▶ _TEKS BACAAN_:
Larangan Perkawinan Perspektif Fikih dan Relevansinya Dengan Hukum Perkawinan Di indonesia

Main Article Content

Agus Hermanto

Abstract

Abstract: Marriage prohibitions from fiqh perspective include eternal prohibition (ta'bíd) is a women forbidden to marry men at the longest because of nasab relationship, marriage relationship and mother’s milk relationship. Temporary prohibition (gairu ta'bíd) is women or men forbidden to marry for certain time because of amount, collection , slavery, heathen, ihrám, iddah, three times divorced, and matrimony. Until now, adultery and li'an vow are still disputed. Marriage act in Indonesia is the result of normative law legislation which not arranges the prohibition of marrying slaves. The controversial section is section 40 letter c; in that section clearly established that a Moslem is prohibited to marrying a non-Moslem. In fiqh, non-Moslems involve Musyrik/Kafir who forbidden to married by Moslems and Christians/Jews (ahlul kitab) who can be married by Moslems.

Abstrak: Larangan perkawinan perspektif fikih mencakup larangan abadi (ta’bíd); perempuan dilarang kawin dengan laki-laki sepanjang masa dikarenakan hubungan nasab, perkawinan dan persusuan. larangan sementara (gairu ta’bíd) adalah wanita atau laki-laki yang haram kawin untuk masa tertentu dikarenakan bilangan, mengumpulkan, kehambaan, kafir, ihrám, iddah, talak tiga dan peristrian. Yang diperselisihkan adalah zina dan sumpah li’an. Undang-Undang Perkawinan di Indonesia adalah hasil legislasi hukum normatif (fikih) dan tidak mengatur tentang larangan menikahi budak, Pasal yang kontroversial, yaitu pasal 40 huruf c, dalam pasal tersebut ditentukan dengan jelas bahwa seorang laki-laki muslim dilarang melakukan perkawinan dengan wanita yang tidak beragama Islam. Dalam fikih, non muslim dibagi dua, yaitu musyrik/kafir adalah orang yang haram untuk dikawin sedangkan Nasrani/Yahudi yang disebut dengan ahlul kitab dapat di kawin.

▶ _DATA HASIL EKSTRAKSI_:
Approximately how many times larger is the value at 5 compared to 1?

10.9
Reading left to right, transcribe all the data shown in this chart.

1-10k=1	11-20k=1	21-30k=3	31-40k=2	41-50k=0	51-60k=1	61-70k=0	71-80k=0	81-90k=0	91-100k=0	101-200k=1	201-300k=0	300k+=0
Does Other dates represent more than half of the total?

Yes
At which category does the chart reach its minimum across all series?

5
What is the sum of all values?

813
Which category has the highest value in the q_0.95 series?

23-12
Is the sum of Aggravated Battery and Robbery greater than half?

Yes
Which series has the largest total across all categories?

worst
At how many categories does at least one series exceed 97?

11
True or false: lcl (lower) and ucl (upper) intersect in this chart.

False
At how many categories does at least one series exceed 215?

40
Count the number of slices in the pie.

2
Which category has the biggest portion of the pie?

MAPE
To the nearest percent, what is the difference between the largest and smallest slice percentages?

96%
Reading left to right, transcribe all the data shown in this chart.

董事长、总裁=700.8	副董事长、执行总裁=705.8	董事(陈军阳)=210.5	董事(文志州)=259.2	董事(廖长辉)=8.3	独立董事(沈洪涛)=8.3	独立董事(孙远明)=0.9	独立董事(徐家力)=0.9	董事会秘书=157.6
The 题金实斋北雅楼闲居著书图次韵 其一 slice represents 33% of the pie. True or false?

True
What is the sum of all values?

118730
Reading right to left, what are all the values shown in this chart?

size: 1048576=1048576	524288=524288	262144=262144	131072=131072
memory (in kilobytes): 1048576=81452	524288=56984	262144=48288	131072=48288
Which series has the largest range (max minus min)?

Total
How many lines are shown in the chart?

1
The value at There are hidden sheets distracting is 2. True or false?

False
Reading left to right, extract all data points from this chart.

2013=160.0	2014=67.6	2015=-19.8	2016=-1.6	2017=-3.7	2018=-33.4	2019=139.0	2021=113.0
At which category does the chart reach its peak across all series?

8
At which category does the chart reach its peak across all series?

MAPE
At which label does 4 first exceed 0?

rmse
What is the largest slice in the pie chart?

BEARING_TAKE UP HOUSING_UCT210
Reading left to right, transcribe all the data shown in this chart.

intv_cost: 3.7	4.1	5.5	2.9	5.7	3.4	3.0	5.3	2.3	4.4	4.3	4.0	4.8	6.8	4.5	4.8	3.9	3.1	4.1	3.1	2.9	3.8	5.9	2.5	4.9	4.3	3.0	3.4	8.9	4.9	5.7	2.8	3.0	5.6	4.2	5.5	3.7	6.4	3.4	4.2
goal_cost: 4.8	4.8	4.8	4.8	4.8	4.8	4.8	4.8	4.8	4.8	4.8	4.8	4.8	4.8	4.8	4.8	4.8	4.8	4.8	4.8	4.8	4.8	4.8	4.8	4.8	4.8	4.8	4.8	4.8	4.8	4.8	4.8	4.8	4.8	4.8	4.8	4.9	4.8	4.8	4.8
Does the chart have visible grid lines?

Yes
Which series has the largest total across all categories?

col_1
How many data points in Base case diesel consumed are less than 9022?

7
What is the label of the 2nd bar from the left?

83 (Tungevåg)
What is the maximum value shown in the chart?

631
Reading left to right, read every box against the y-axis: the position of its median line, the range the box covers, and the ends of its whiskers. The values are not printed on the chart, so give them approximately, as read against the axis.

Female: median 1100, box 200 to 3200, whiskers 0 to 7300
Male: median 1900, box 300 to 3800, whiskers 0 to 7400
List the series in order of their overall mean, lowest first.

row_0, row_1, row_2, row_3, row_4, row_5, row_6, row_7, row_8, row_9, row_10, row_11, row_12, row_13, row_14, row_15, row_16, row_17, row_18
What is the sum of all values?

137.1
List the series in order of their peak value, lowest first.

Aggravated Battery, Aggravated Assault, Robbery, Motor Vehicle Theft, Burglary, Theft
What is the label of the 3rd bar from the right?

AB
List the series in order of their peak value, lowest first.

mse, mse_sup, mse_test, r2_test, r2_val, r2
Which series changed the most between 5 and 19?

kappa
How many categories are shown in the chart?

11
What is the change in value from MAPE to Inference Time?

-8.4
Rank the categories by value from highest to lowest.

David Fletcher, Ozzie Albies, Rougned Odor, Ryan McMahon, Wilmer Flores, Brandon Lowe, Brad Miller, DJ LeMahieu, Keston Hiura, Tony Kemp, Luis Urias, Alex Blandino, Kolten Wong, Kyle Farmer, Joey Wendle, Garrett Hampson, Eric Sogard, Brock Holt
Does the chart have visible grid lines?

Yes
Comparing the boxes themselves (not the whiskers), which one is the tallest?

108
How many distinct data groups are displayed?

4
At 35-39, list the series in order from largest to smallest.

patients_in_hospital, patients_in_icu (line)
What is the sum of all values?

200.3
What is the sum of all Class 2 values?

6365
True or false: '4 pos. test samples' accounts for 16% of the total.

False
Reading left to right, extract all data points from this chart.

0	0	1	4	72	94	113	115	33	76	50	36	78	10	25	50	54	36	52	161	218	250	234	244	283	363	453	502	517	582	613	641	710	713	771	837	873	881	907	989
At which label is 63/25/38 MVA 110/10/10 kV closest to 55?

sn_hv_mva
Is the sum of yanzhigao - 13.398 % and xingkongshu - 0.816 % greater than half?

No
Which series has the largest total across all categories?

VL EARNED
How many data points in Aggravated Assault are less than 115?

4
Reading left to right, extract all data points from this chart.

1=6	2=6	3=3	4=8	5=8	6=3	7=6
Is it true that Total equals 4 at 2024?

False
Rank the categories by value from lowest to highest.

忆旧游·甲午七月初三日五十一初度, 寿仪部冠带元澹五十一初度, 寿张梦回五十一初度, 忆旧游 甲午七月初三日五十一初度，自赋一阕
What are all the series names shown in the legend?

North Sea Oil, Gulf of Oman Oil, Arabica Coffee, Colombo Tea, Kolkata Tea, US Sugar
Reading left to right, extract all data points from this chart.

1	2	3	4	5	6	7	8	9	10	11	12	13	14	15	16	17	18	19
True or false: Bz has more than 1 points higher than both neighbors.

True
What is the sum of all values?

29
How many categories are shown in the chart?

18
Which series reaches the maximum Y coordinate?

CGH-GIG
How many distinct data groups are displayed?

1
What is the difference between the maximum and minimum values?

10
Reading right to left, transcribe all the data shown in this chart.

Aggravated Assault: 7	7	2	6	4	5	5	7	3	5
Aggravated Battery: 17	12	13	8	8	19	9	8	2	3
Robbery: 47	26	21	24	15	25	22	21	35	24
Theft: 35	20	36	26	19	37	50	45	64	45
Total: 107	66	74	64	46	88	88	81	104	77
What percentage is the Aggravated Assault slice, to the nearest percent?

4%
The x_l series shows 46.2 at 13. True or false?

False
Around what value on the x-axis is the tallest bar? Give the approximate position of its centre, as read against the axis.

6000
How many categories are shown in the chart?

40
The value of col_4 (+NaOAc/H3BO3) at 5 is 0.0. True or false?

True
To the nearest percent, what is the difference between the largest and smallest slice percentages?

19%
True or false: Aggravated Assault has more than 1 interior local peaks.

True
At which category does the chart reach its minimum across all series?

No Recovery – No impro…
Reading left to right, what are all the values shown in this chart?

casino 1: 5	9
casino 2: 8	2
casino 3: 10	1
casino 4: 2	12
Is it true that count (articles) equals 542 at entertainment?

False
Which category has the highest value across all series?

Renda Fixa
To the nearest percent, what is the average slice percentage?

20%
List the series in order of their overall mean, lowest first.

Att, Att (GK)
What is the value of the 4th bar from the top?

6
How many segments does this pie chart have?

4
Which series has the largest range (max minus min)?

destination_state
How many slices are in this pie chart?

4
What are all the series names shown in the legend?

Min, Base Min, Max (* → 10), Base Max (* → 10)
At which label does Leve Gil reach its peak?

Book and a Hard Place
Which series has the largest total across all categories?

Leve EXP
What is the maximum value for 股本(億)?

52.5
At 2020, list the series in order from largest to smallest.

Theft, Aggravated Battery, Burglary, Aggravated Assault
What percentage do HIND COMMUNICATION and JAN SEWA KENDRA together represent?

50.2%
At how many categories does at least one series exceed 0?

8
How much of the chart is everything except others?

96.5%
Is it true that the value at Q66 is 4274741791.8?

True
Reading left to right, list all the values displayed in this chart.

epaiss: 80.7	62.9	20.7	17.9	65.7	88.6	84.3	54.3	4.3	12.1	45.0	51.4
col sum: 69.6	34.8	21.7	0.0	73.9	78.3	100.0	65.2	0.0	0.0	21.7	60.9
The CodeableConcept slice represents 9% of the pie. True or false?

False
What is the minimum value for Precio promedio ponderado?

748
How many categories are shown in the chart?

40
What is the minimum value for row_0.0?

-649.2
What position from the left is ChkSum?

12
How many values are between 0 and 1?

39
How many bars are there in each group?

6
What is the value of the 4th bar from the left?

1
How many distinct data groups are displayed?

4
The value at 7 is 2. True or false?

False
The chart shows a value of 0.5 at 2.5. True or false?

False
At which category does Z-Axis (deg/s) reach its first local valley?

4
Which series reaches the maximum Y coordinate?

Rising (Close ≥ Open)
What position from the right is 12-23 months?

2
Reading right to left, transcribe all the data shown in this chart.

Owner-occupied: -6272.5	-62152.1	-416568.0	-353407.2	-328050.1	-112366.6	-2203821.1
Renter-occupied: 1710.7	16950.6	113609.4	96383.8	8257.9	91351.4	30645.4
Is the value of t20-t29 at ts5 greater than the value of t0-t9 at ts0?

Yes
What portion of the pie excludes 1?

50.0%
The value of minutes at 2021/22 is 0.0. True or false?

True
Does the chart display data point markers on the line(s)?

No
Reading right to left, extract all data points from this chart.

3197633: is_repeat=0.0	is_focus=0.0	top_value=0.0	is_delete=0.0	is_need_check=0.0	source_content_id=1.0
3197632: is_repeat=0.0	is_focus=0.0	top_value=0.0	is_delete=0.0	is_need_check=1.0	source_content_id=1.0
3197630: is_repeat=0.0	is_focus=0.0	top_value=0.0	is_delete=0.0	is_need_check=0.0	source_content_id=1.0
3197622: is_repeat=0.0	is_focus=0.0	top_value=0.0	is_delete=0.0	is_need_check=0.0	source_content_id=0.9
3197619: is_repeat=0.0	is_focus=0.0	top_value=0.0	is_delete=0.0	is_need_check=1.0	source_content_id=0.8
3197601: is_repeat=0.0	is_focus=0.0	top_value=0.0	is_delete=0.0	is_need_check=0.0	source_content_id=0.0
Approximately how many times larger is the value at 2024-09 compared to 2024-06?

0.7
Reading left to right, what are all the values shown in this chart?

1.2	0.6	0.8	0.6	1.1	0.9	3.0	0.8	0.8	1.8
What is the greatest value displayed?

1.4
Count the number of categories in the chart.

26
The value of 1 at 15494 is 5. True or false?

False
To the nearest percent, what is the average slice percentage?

▶ _SOAL LATIHAN_:
1. Bagaimana terjemahan bahasa Inggris dari kalimat "Dalam fikih, non muslim dibagi dua, yaitu musyrik/kafir adalah orang yang haram untuk dikawin sedangkan Nasrani/Yahudi yang disebut dengan ahlul kitab dapat di kawin." dalam abstrak tentang larangan perkawinan?
2. Ketik ulang semua isi abstrak tentang larangan perkawinan, mulai dari "Abstract: Marriage prohibitions" hingga "married by Moslems.".

▶ _JAWABAN ANDA_:
1. In fiqh, non-Muslims are divided into two groups: musyrik/kafir, who are forbidden to be married, whereas Christians/Jews, called ahlul kitab, may be married.

2.
Abstract: Marriage prohibitions from fiqh perspective include eternal prohibition (ta'bíd) is a women forbidden to marry men at the longest because of nasab relationship, marriage relationship and mother’s milk relationship. Temporary prohibition (gairu ta'bíd) is women or men forbidden to marry for certain time because of amount, collection , slavery, heathen, ihrám, iddah, three times divorced, and matrimony. Until now, adultery and li'an vow are still disputed. Marriage act in Indonesia is the result of normative law legislation which not arranges the prohibition of marrying slaves. The controversial section is section 40 letter c; in that section clearly established that a Moslem is prohibited to marrying a non-Moslem. In fiqh, non-Moslems involve Musyrik/Kafir who forbidden to married by Moslems and Christians/Jews (ahlul kitab) who can be married by Moslems.